* Activity *
In the rows from the line holding "L型二层中式风格带院子新农村别墅建房图纸" through the end of the rows, inclusive, substitute "São Paulo" for "Rio de Janeiro" and give those lines again with nothing else changed. Leave the pictures out of the answer.

* Provided entries *
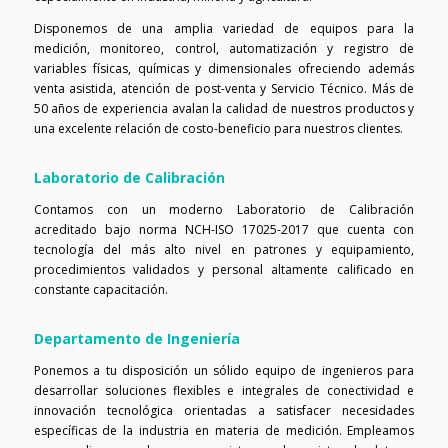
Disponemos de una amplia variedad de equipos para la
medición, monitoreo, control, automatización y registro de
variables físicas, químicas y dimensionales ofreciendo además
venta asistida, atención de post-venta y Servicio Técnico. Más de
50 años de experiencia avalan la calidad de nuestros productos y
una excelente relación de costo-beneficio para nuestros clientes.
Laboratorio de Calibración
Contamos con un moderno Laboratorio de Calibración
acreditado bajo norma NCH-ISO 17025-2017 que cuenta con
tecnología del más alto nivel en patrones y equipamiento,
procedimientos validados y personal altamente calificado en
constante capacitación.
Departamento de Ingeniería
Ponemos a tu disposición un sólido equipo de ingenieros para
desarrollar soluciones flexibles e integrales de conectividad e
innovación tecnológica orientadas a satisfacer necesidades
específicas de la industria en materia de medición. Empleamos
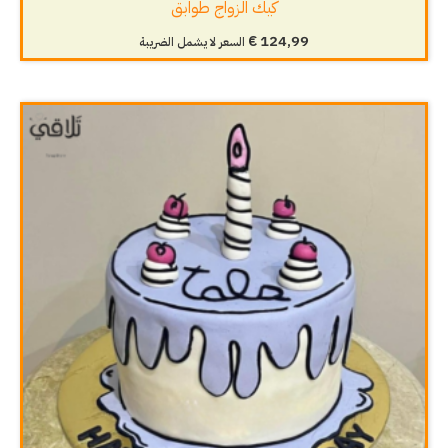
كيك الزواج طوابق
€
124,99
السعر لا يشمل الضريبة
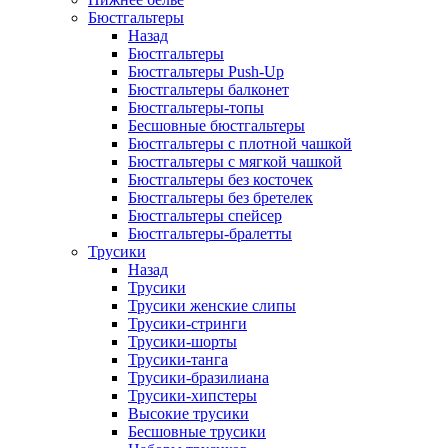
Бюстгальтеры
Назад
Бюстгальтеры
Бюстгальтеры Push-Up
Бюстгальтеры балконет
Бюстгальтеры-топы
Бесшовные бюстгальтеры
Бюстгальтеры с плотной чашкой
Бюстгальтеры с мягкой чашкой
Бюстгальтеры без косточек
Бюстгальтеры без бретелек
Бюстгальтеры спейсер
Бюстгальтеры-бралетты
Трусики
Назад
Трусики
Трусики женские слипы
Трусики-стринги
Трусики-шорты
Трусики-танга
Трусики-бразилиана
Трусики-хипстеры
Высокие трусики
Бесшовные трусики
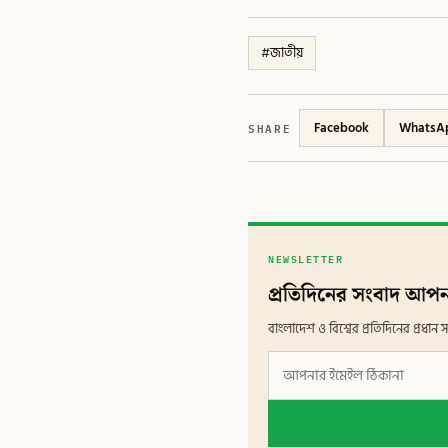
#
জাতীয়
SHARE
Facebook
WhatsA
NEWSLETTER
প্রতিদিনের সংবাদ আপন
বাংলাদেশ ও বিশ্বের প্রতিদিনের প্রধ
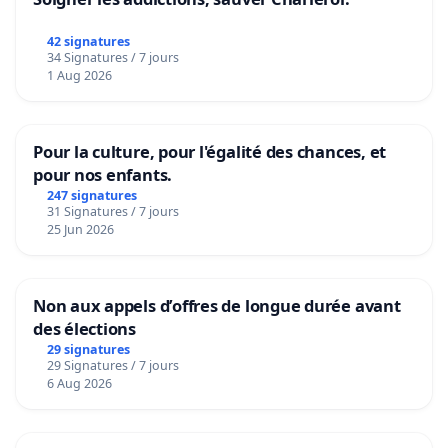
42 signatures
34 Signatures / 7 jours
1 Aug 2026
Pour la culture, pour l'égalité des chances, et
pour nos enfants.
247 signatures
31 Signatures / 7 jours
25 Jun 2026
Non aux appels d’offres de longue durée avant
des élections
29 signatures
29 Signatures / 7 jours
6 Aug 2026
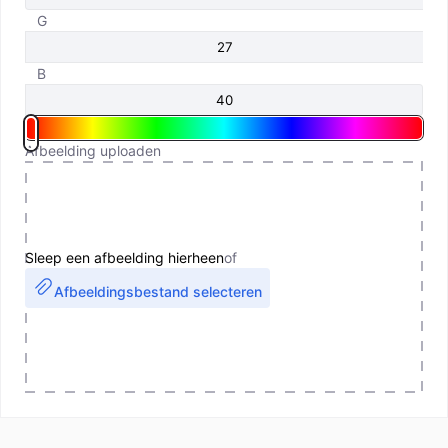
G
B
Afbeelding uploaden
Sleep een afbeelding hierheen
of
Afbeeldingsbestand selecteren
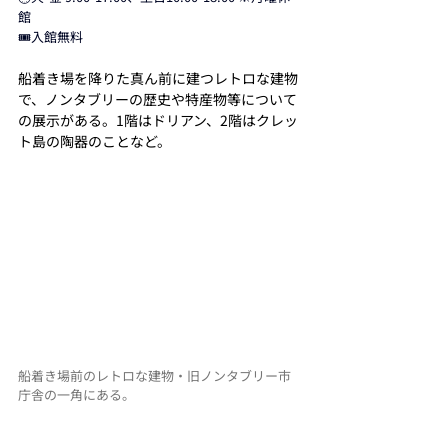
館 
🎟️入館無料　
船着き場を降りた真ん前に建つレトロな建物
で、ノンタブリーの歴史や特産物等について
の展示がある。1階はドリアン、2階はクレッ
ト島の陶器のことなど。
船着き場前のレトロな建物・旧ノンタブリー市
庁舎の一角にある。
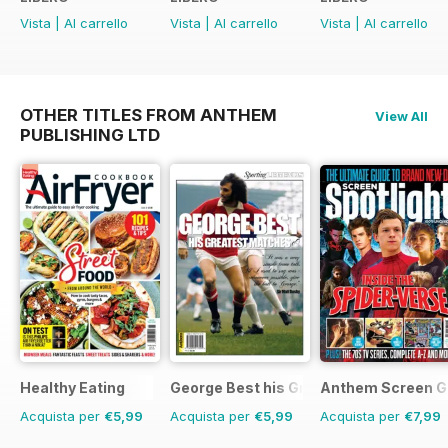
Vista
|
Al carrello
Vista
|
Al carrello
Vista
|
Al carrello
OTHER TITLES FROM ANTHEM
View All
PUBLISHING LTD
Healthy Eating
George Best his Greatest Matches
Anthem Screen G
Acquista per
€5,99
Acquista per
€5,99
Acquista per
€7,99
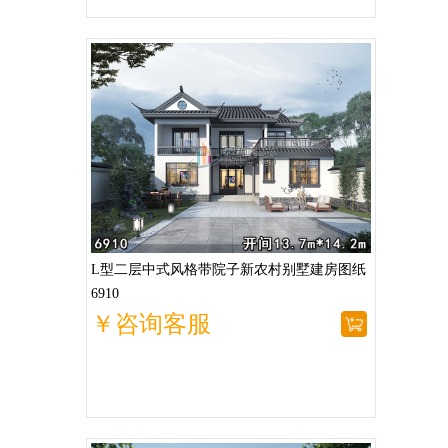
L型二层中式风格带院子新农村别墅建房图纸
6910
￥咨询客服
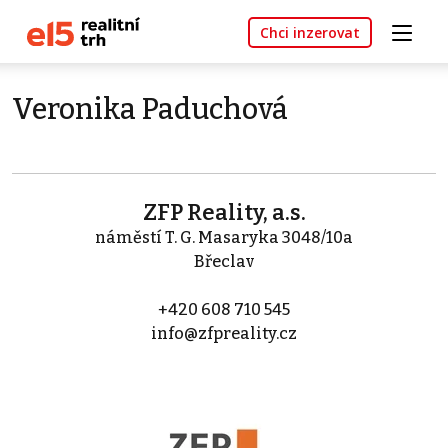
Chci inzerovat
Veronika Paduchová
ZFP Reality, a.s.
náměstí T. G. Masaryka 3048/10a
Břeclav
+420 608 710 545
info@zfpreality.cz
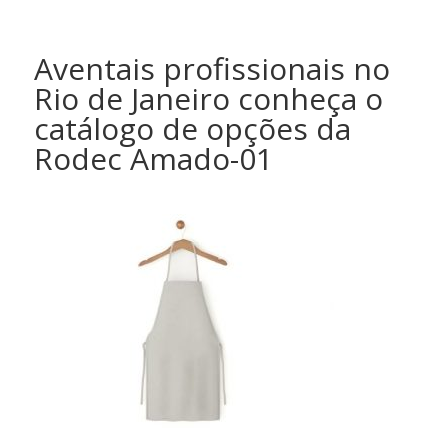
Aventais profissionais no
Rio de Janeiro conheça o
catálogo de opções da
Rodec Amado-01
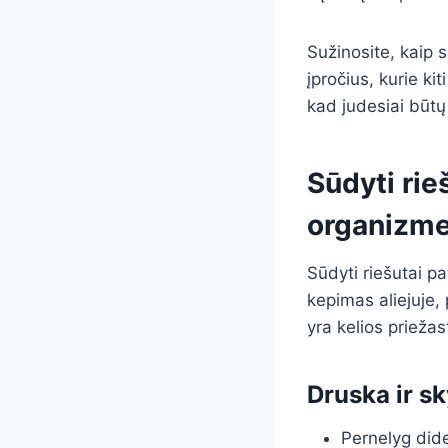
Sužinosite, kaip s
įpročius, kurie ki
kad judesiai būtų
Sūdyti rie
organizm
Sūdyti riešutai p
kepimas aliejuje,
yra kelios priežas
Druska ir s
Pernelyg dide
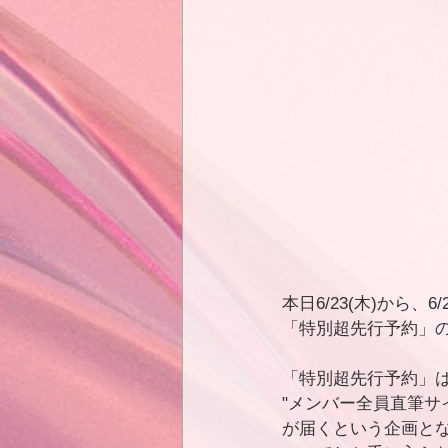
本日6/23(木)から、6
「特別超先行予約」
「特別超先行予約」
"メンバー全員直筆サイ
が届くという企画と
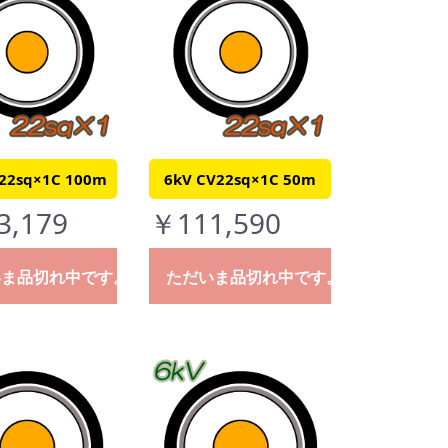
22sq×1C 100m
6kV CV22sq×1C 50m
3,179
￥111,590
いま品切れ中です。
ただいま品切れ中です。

* Written reply *
L型二层中式风格带院子新农村别墅建房图纸
6910
￥咨询客服
Chci inzerovat
Veronika Paduchová
ZFP Reality, a.s.
náměstí T. G. Masaryka 3048/10a
Břeclav
+420 608 710 545
info@zfpreality.cz
Aventais profissionais no
São Paulo conheça o
catálogo de opções da
Rodec Amado-01
Sužinosite, kaip s
įpročius, kurie ki
kad judesiai būtų
Sūdyti rie
organizm
Sūdyti riešutai p
kepimas aliejuje,
yra kelios priežas
Druska ir s
Pernelyg dide
本日6/23(木)から、6
「特別超先行予約」
「特別超先行予約」
"メンバー全員直筆サイ
が届くという企画と
22sq×1C 100m
6kV CV22sq×1C 50m
3,179
￥111,590
いま品切れ中です。
ただいま品切れ中です。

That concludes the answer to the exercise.